▸ **WHAT THIS TASK INVOLVES**
Below are entries; copy exactly the lines from the one with "26: (451, 457)" through the one with "47: (82, 507)", both included, and leave out the rest.

(Point correspondence tracking data)
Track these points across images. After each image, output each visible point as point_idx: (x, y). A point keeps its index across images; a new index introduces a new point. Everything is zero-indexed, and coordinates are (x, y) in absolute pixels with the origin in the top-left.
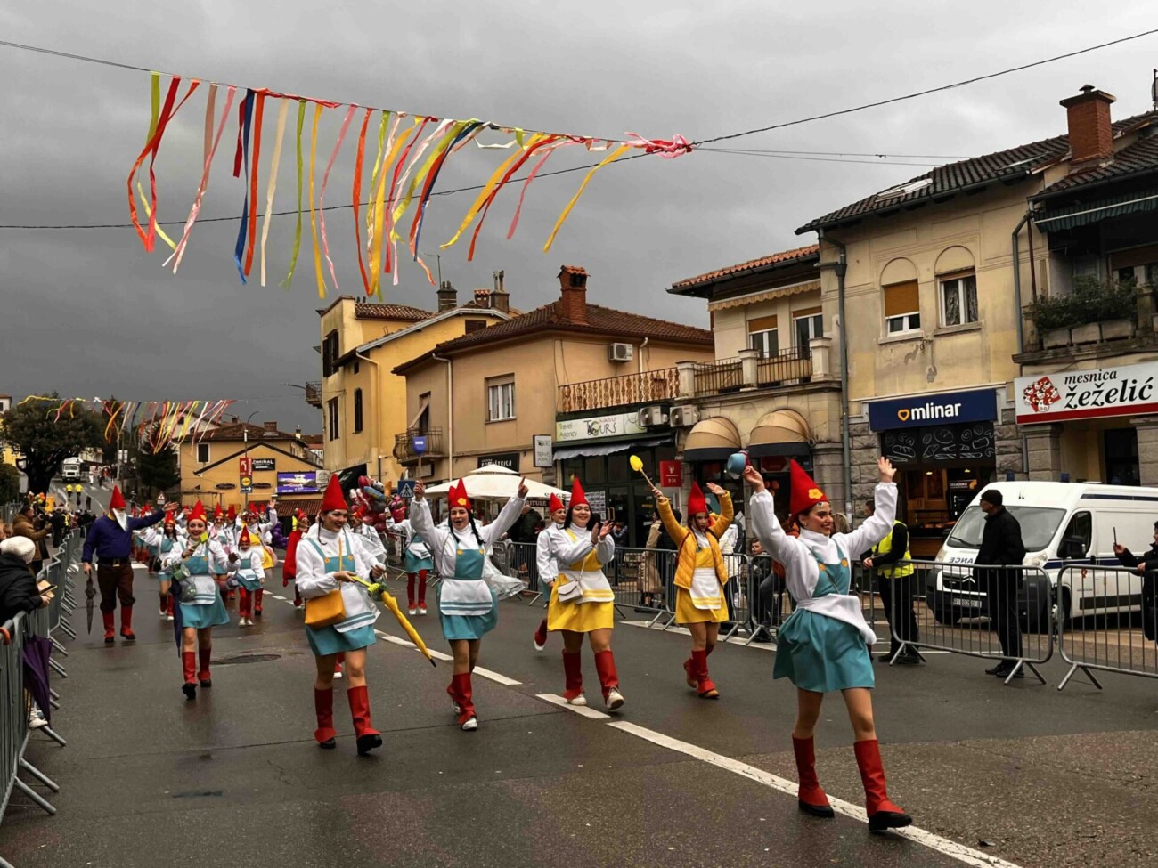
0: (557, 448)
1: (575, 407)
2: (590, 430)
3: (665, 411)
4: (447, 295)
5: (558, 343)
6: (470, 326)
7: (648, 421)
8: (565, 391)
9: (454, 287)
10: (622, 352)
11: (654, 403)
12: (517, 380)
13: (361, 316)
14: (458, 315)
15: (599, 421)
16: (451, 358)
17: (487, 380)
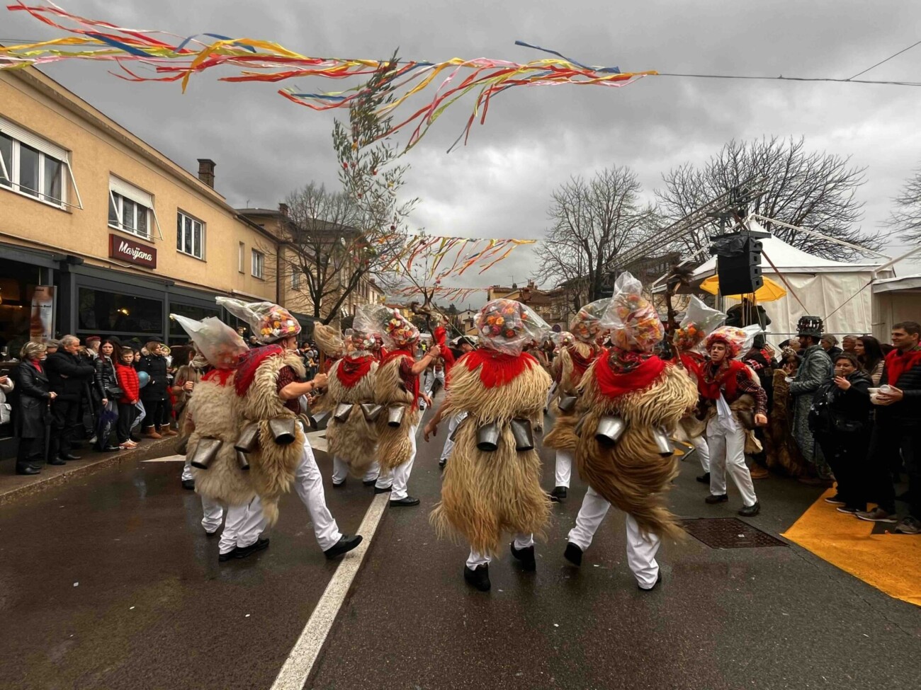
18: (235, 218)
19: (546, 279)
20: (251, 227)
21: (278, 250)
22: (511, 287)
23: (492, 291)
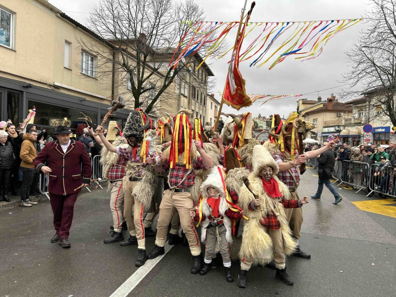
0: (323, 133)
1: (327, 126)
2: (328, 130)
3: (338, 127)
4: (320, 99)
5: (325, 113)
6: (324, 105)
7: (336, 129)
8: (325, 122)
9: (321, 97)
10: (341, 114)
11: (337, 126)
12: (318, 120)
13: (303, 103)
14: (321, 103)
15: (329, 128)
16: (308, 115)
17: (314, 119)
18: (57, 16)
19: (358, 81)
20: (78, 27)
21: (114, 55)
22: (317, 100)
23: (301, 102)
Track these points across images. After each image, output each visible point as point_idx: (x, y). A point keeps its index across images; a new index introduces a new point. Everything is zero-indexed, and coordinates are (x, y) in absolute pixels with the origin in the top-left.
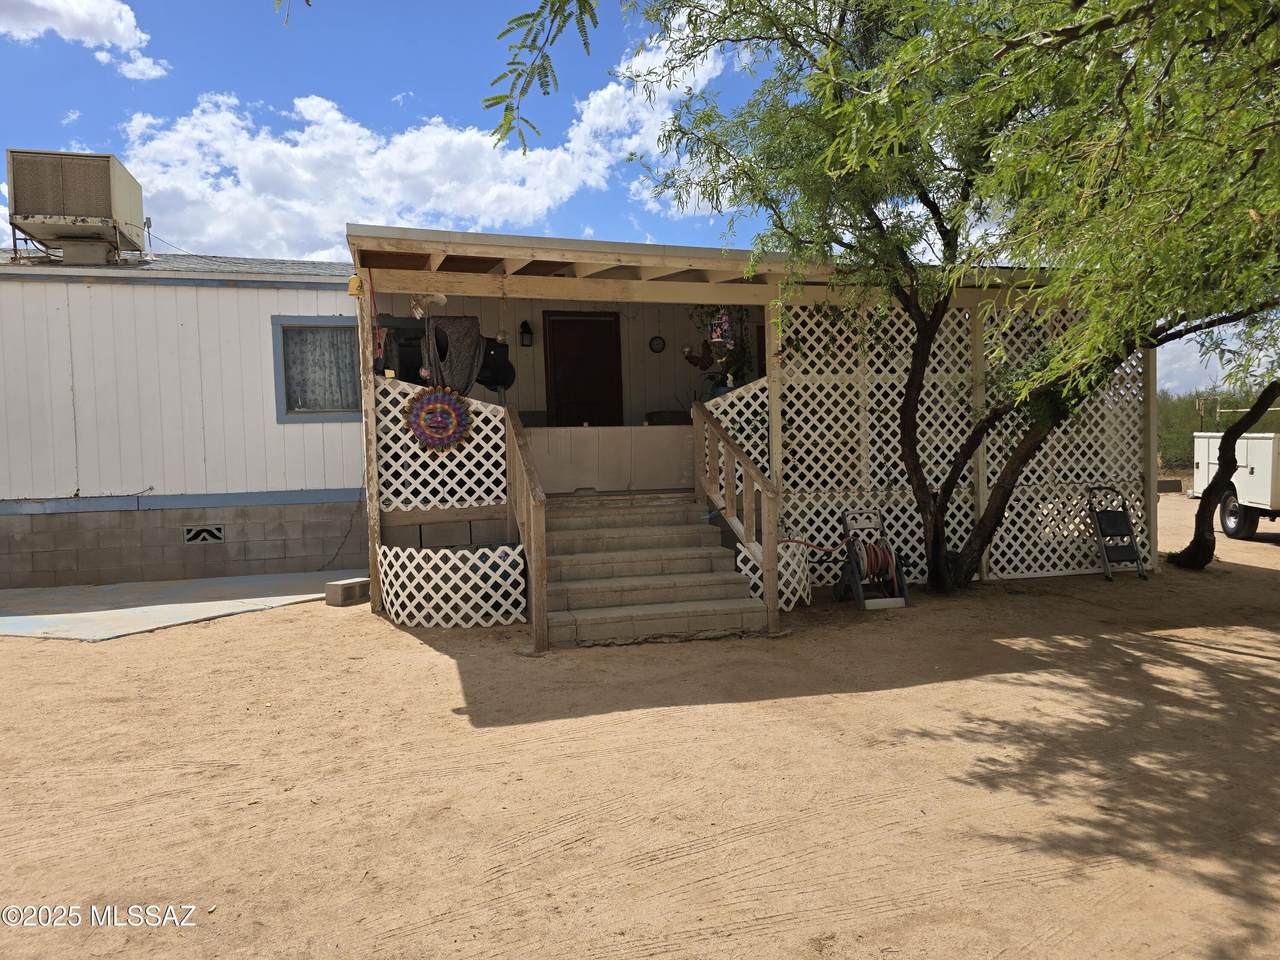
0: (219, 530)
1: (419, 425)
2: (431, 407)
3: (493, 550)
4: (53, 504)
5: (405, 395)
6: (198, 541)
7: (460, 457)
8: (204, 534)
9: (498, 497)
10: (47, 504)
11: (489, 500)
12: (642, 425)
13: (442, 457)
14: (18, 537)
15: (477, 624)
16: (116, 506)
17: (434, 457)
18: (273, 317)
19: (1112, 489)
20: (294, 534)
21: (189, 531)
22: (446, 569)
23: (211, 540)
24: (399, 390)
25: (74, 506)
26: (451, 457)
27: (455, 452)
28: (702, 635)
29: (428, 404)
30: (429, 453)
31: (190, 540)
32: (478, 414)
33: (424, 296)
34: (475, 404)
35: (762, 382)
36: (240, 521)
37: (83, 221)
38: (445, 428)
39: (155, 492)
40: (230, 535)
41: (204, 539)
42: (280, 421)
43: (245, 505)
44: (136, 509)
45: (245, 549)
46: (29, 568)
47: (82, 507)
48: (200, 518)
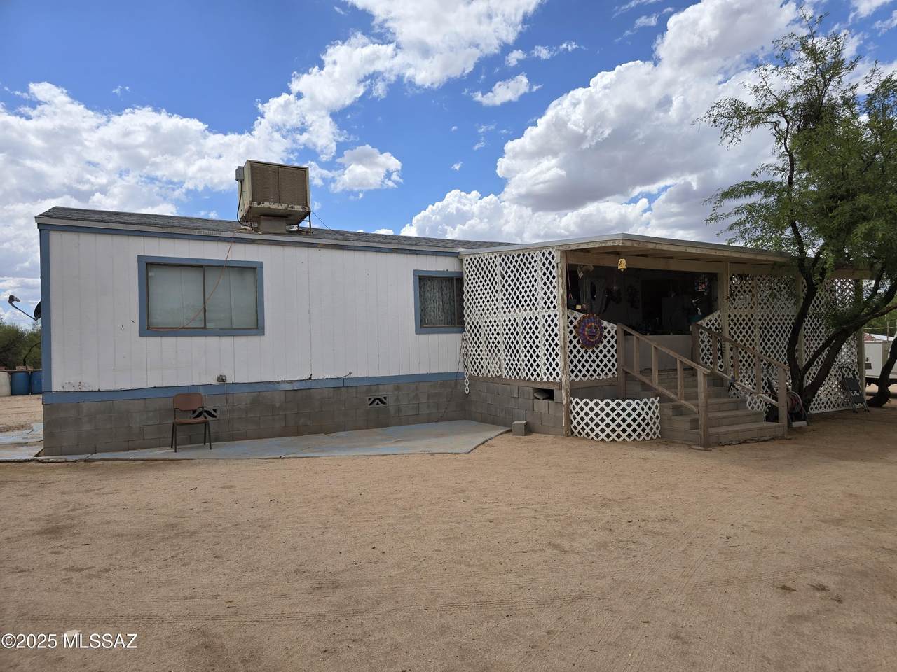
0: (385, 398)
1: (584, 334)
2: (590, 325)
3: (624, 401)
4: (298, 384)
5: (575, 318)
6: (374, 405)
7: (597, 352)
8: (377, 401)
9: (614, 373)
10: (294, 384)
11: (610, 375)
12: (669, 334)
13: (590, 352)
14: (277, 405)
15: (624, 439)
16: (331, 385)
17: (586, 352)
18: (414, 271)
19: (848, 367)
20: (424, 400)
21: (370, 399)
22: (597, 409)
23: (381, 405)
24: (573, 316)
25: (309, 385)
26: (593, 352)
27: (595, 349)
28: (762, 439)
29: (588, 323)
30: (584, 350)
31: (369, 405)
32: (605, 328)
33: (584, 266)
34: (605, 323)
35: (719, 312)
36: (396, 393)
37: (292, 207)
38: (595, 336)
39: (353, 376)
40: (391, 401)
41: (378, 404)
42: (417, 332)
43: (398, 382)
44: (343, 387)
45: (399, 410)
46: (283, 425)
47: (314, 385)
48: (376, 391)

▸ **ANSWER**
26: (451, 457)
27: (455, 452)
28: (702, 635)
29: (428, 404)
30: (429, 453)
31: (190, 540)
32: (478, 414)
33: (424, 296)
34: (475, 404)
35: (762, 382)
36: (240, 521)
37: (83, 221)
38: (445, 428)
39: (155, 492)
40: (230, 535)
41: (204, 539)
42: (280, 421)
43: (245, 505)
44: (136, 509)
45: (245, 549)
46: (29, 568)
47: (82, 507)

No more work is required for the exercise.